* **Information supplied**
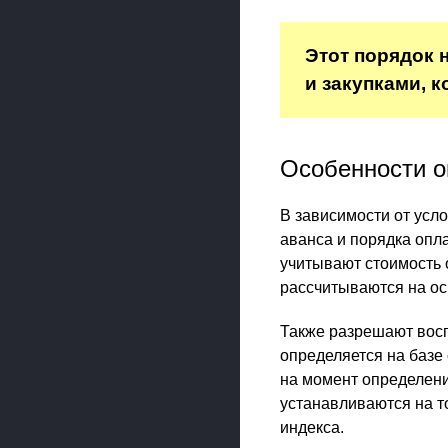
Этот порядок 
и закупками, 
Особенности 
В зависимости от усло
аванса и порядка опл
учитывают стоимость 
рассчитываются на о
Также разрешают вос
определяется на базе
на момент определени
устанавливаются на т
индекса.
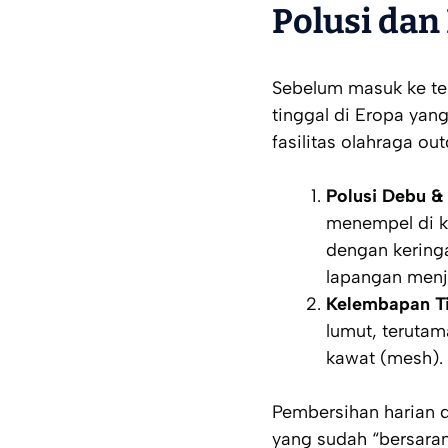
Polusi dan
Sebelum masuk ke tekn
tinggal di Eropa yan
fasilitas olahraga
out
Polusi Debu & 
menempel di ka
dengan kering
lapangan menja
Kelembapan Ti
lumut, terutam
kawat (
mesh
).
Pembersihan harian 
yang sudah “bersara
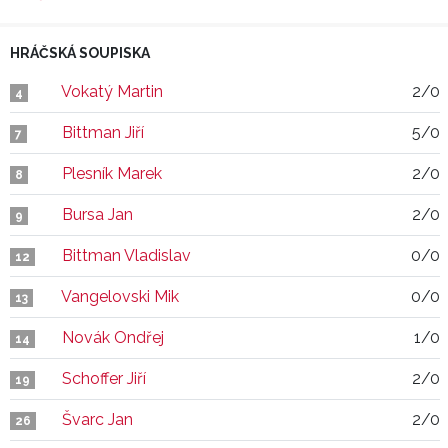
HRÁČSKÁ SOUPISKA
Vokatý Martin
2/0
4
Bittman Jiří
5/0
7
Plesník Marek
2/0
8
Bursa Jan
2/0
9
Bittman Vladislav
0/0
12
Vangelovski Mik
0/0
13
Novák Ondřej
1/0
14
Schoffer Jiří
2/0
19
Švarc Jan
2/0
26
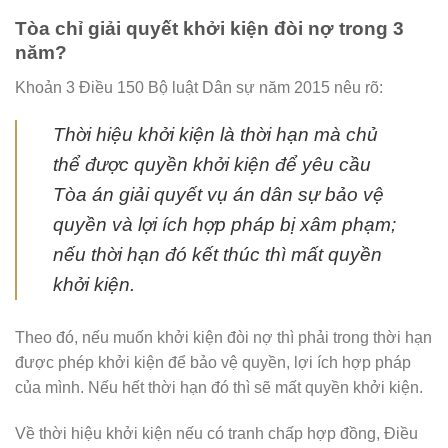
Tòa chỉ giải quyết khởi kiện đòi nợ trong 3
năm?
Khoản 3 Điều 150 Bộ luật Dân sự năm 2015 nêu rõ:
Thời hiệu khởi kiện là thời hạn mà chủ
thể được quyền khởi kiện để yêu cầu
Tòa án giải quyết vụ án dân sự bảo vệ
quyền và lợi ích hợp pháp bị xâm phạm;
nếu thời hạn đó kết thúc thì mất quyền
khởi kiện.
Theo đó, nếu muốn khởi kiện đòi nợ thì phải trong thời hạn
được phép khởi kiện để bảo vệ quyền, lợi ích hợp pháp
của mình. Nếu hết thời hạn đó thì sẽ mất quyền khởi kiện.
Về thời hiệu khởi kiện nếu có tranh chấp hợp đồng, Điều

* **Instruction**
Apart from the pictures, write every entry out again exactly.

* **Solved exercise**
Этот порядок 
и закупками, 
Особенности 
В зависимости от усло
аванса и порядка опл
учитывают стоимость 
рассчитываются на о
Также разрешают вос
определяется на базе
на момент определени
устанавливаются на т
индекса.
Polusi dan
Sebelum masuk ke tekn
tinggal di Eropa yan
fasilitas olahraga
out
Polusi Debu & 
menempel di ka
dengan kering
lapangan menja
Kelembapan Ti
lumut, terutam
kawat (
mesh
).
Pembersihan harian 
yang sudah “bersara
HRÁČSKÁ SOUPISKA
Vokatý Martin
2/0
4
Bittman Jiří
5/0
7
Plesník Marek
2/0
8
Bursa Jan
2/0
9
Bittman Vladislav
0/0
12
Vangelovski Mik
0/0
13
Novák Ondřej
1/0
14
Schoffer Jiří
2/0
19
Švarc Jan
2/0
26
Tòa chỉ giải quyết khởi kiện đòi nợ trong 3
năm?
Khoản 3 Điều 150 Bộ luật Dân sự năm 2015 nêu rõ:
Thời hiệu khởi kiện là thời hạn mà chủ
thể được quyền khởi kiện để yêu cầu
Tòa án giải quyết vụ án dân sự bảo vệ
quyền và lợi ích hợp pháp bị xâm phạm;
nếu thời hạn đó kết thúc thì mất quyền
khởi kiện.
Theo đó, nếu muốn khởi kiện đòi nợ thì phải trong thời hạn
được phép khởi kiện để bảo vệ quyền, lợi ích hợp pháp
của mình. Nếu hết thời hạn đó thì sẽ mất quyền khởi kiện.
Về thời hiệu khởi kiện nếu có tranh chấp hợp đồng, Điều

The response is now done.